Larry reappeared to guide riders to the auditorium where the show was about to begin. In the auditorium, riders viewed a large Pepper's ghost display of the performers doing their respective acts. Maestro played music on an organ in the orchestra pit, Houdelini levitated high above the stage, Hilda Bovine sang on top of a castle tower, and the Great Garbanzo launched himself out of a cannon across the room, crashing into a wall. Upon leaving the auditorium, Maestro appeared and forbade riders to leave the theater. Riders then entered the prop room where they were welcomed by a talking gargoyle. The cars passed by many bizarre sights such as an Egyptian sarcophagus, which opened to reveal a wailing mummy inside and blasting riders with cool air. Other sights included a giant mouse that popped up from behind a stack of crates in front of a terrified cat, as well as a Roman centurion statue that used a projected face as it spoke to riders.
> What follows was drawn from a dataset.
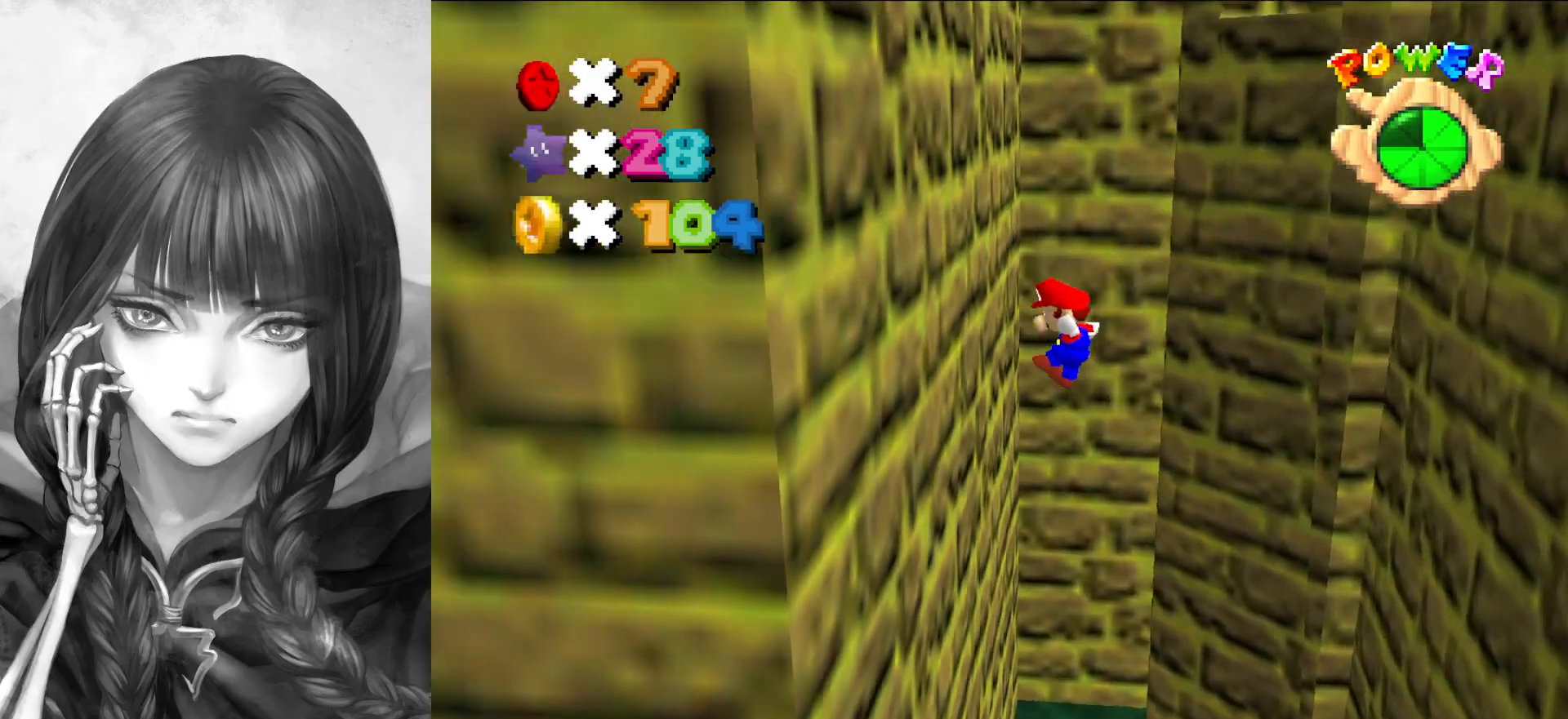
{"buttons": ["A"], "left_stick": "up-right", "events": [[67, "A", "up"], [217, "A", "down"], [217, "left_stick", "up-right"]]}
The riders were then taken into the theater's boiler room, where they came face-to-face with a coal-burning furnace. One of the two boilermen opened the doors of the furnace, and riders were blasted with hot air as they passed by. The cars then returned to the loading station where riders exited the vehicles. As guests walked out of the building, Maestro could be heard one last time telling riders that despite escaping the theater, they would be back.

== Phantom Theater Encore ==
In celebration of the park's 50th anniversary in 2022, Kings Island introduced a new live stage show based on Phantom Theater called Phantom Theater Encore, which played at Kings Island Theater. The show debuted on June 4, 2022, and combined elements such as musical numbers, acrobatics, and puppetry. There was also an exhibit in the lobby displaying props from the attraction, concept art from R&R Creative, and a scale model of the ride's layout.

== Phantom Theater: Opening Nightmare (2026) ==
On August 28, 2025, Kings Island announced Phantom Theater: Opening Nightmare, a spiritual successor to the original 1992 attraction. Scheduled to debut in spring 2026, the ride is designed by Sally Dark Rides as both a homage to Phantom Theater’s characters and themes and a modernization with new technology and storyline. Boo Blasters on Boo Hill, which had operated in the same building since 2010, closed on September 1, 2025 to make way for the project.

The storyline centers on Maestro preparing for a performance when a lightning strike scatters enchanted "ghost notes" from his organ. Guests ride in opera box–themed vehicles and use "spellbound flashlights" to recapture the notes so the show can begin. According to park materials, the attraction features 26 interactive scenes with multi-sensory effects and Easter eggs referencing the original ride.